Может быть, твоя жена и ангел во плоти, но ты-то, я вижу, на ангела совсем не похож. Конечно, это красиво: интеллигентные, деликатные отношения. Только секс у вас, по-моему, какой-то подростковый…
– Да что ты знаешь про наш секс?
– Все! Я все про тебя знаю. И понимаю тебя в сто раз лучше, чем ты сам. Разве такой участи ты достоин!
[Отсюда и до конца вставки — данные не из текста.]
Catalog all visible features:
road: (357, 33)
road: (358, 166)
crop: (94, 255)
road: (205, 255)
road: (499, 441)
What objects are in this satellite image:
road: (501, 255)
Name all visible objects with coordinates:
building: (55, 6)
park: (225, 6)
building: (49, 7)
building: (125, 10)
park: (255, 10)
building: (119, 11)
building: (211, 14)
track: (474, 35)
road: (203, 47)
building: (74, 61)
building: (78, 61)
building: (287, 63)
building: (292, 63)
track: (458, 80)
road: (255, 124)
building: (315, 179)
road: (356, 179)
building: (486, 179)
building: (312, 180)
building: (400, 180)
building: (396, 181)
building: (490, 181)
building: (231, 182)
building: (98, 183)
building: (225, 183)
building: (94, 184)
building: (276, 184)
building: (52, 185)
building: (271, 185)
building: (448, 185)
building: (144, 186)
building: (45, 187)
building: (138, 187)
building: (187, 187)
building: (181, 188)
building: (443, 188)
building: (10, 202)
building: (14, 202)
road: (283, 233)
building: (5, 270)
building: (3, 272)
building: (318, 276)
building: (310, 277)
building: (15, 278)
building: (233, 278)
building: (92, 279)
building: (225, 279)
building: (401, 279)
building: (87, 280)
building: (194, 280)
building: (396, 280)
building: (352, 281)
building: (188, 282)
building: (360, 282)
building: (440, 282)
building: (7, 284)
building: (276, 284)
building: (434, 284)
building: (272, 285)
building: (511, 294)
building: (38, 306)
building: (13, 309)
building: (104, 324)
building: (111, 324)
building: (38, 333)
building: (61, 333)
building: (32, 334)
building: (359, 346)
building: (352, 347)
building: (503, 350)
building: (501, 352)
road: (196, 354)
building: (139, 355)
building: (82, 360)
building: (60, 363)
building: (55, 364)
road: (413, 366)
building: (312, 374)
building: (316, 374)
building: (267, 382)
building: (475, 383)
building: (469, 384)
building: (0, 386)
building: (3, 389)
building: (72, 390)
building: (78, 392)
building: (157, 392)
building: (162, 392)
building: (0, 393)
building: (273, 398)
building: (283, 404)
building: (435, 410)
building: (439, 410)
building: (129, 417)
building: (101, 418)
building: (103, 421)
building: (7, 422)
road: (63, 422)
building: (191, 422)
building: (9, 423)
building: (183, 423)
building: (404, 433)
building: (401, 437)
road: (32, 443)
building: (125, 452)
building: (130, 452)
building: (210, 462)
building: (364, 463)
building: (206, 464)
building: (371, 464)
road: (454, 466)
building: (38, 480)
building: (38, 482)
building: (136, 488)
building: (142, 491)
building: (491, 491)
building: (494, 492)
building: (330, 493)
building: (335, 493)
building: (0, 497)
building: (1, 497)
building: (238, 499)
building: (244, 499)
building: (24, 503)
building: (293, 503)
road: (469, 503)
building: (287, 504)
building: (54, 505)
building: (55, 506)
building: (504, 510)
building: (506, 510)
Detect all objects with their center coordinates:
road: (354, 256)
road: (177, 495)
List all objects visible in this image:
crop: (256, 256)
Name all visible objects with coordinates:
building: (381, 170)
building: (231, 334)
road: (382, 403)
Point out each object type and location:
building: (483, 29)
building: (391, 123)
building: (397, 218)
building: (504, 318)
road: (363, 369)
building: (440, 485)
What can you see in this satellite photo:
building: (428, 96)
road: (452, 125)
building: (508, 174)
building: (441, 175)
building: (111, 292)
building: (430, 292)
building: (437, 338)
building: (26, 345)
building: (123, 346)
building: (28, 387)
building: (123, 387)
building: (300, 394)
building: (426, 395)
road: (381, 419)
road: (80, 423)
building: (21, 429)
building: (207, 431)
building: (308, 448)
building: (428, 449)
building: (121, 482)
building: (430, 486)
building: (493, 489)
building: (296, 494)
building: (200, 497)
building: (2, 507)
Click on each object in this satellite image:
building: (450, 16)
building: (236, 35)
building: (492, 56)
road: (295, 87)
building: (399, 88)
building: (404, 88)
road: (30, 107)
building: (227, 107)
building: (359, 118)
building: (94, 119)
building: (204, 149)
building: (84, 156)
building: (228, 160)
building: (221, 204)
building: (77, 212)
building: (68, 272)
У жены-философа работаешь помощником по хозяйственной части… Из уважения к культуре ты собственную жизнь пропустил. А со мной ты полностью раскрепостишься, всех крутых круче будешь. Мы же с тобой оба такие быстрые, контактные, изобретательные. Да мы, если соединимся, лет через пять-шесть можем стать как Лужков и его жена… Ну что ты смеешься, дурачок? Ведь такая редкая возможность открывается перед тобой. И передо мной. Господи, если бы я к своему мужу испытывала хотя бы сотую долю такой любви…
Отмолчался я тогда. Отнюдь не в знак согласия. Но и сопротивления не оказал. Да и как можно противиться такому светлому и дурманящему напору! И потом – перевернулись тогда все мои представления о любви, обо всем на свете. Мир передо мной кувырок совершил и встал на голову.
Я человек простой: честно верил в народную мифологию, согласно которой свою единственную “половинку” можно встретить максимум один раз в жизни. Большинству людей настоящая любовь вообще неведома: женятся они по необходимости сексуальной, с целью деторождения и совместного ведения хозяйства. А уж у кого приключился брак, зарегистрированный на небесах, тот вообще должен успокоиться и беречь свой счастливый билетик от посторонних посягательств.
Оказалось же, что небеса очень просторны, что даже для вполне обыкновенного мужчины там может найтись не одна такая идеальная половинка. Может быть, даже и две – не предел возможностей…
Один мой приятель, оказавшийся в сходном положении… Тьфу, каким пошлым языком я заговорил! Никогда не сравнивал свою личную жизнь с чьей-нибудь. С Беатрисой у нас все так не похоже на других было. И то, что с тобой, это тоже не называется чужими, готовыми словами. А приятеля вспомнил, потому что он это тумблером называл.
Возвращаюсь домой, говорил, уединяюсь на минуту в своем кабинете, переключаю там тумблер и выхожу к жене уже совсем другим человеком.
Нет, дома у меня нету такого места, где я мог бы отделиться от Беты.
Уже и Гороховая вся, особенно в вечернем варианте, ею пропитана.
Переключение следует произвести на коротком отрезке от Витебского вокзала до угла. Ну и где у меня этот тумблер? Нажмешь еще не на то что-нибудь – и взорвешься, к чертовой матери!